Ces prix surprenants s'expliquent tout simplement par la pression des distributeurs. Si un éditeur vendait moins chère ses jeux en direct par Internet à un prix raisonable, il rentrerait en concurence frontale avec la distribution physique et prendrait le risque de se voir boycotter au niveau mise en avant dans les rayons. Le résultat de cette distorsion dans les circuits de vente est une abération totale : certains distributeurs se proposent d'acheter à Blizzard des boîtes physiques pour revendre les clés par Internet (ventes dématérialisées). Par ce moyen les distributeurs arrivent à positionner leurs tarifs entre 38 et 45€ pour Starcraft II le jour de sa sortie. Ces distributeurs revendent donc les clés d'activation du jeu par email, puis jettent les boîtes de jeu à la poubelle. Avec un tel système qui est vraiment gagnant ? Ni l'environnement, ni les studio de développement et encore moins le consommateur qui paye une boîte, un manuel et un DVD qui sont jetés en décharge.

Des ventes "instantanées" pas très rapides
Cette peur des éditeurs de jeux vidéo vis à vis des distributeurs explique aussi le fait que les ventes numériques se font systèmatiquement plus tard que les ventes physiques. Alors que les distributeurs spécialisés comme La Fnac vendaient leurs boîtes de Starcraft II dés le 26/07/2010 à 22h00, ce n'est que le 27/07/2010 à 10h00 que les ventes en ligne ont commencés. Et une fois de plus l'exemple ici est Starcraft II, mais pour d'autres jeux il arrive que plusieurs mois s'écoulent entre la sortie physique et la sortie numérique d'un même jeu. Heureusement de manière plus positive, certains jeux ont un parcours inverse. Comme c'est le cas de Defcon sur PC ou Wipeout sur PS3. Ces jeux ont d'abord été vendus de manière dématérialisée, puis ayant eu un certain succès leurs éditeurs respectifs ont décidés de lancer la vente en boîte.

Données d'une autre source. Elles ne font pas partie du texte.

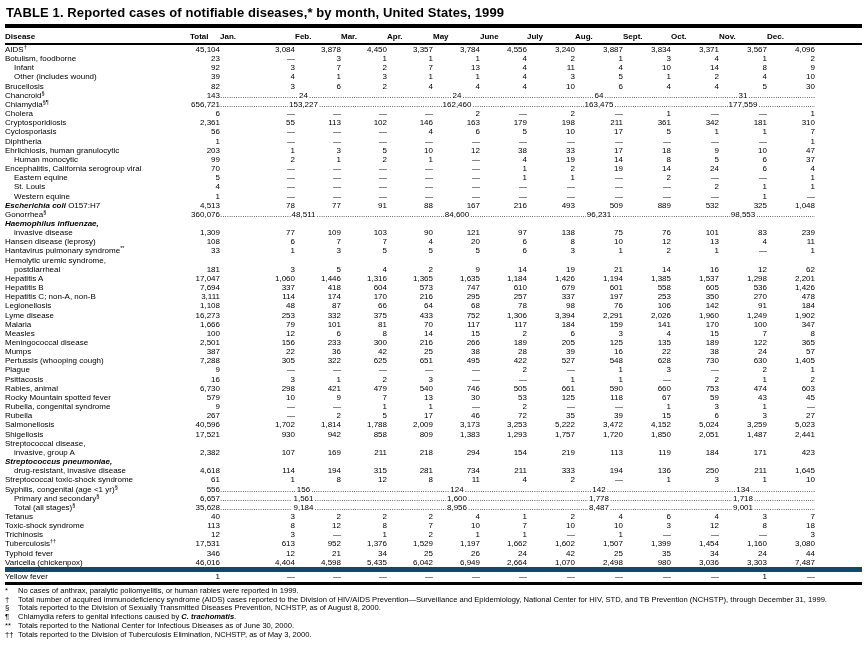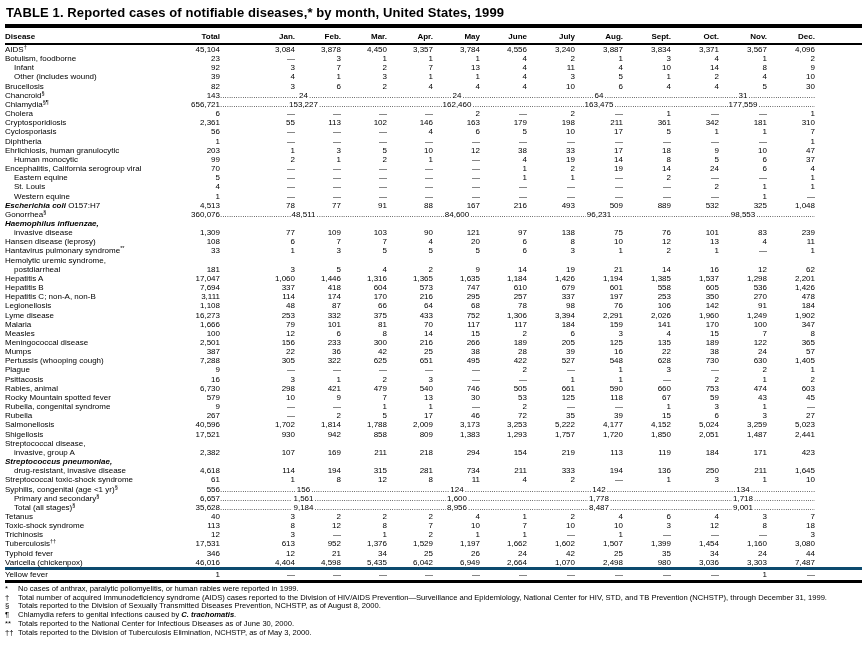"Total" thead th { text-align: right -> left }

De ce point de vue, la vente par téléchargement permet de tester le marché pour des jeux dont le succès n'est pas certain.

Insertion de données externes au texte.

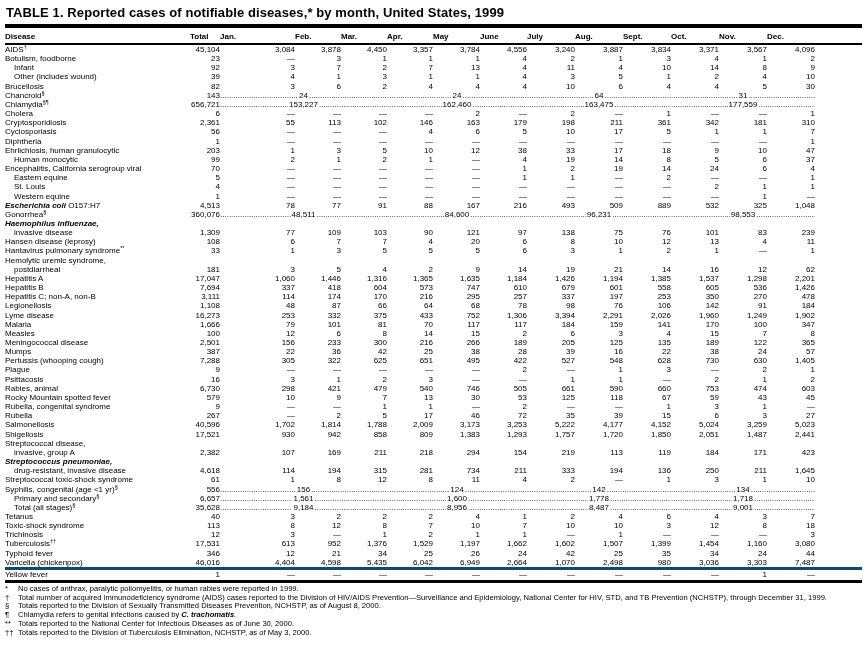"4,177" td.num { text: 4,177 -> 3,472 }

Une consommation strictement contrôlée
C'est sans doute la partie la plus cachée de la vente dématérialisée : le contrôle du consommateur. Lors d'un achat dématérialisé le joueur se crée un compte client auxquels lui sont liés ses jeux achetés. L'avantage c'est que même dans dix ans il pourra encore télécharger les jeux achetés. Mais le véritable avantage est pour l'éditeur puisque du coup le joueur ne peut plus revendre ses jeux, ces derniers lui sont liés de part son nom. Et même si il venait à l'idée du consommateur de revendre tout son compte client, c'est alors tous les jeux achetés qui seraient revendus en une seule fois. Ainsi c'est tout le circuit de l'occasion qui se voit éliminé.

Conclusion
Aujourd'hui on ne peut pas dire que la progression des ventes dématérialisées se fasse au profit du joueur. Bien au contraire il se retrouve à payer plus pour recevoir moins : un jeu sans boîte ni manuel et qu'il ne pourra pas revendre. L'industrie de la musique a utilisée une stratégie relativement similaire : face à la peur d'Internet elle s'est crispée et a voulue à tout prix forcer la vente des supports physiques. On connait les conséquences de ces choix : large développement du piratage, et développement de la culture du gratuit. Il faut espérer que l'industrie du jeux vidéo va rapidement faire l'effort de proposer le téléchargement légal à des tarifs honnêtes. Car en attendant cela favorise des procédés malsains tels que l'évasion fiscale (Amazon France), la délocalisation des emplois (vente dématérialisées depuis Singapour), et la dégradation de notre environnement (production de boîtiers dans le but de les jeter aux ordures).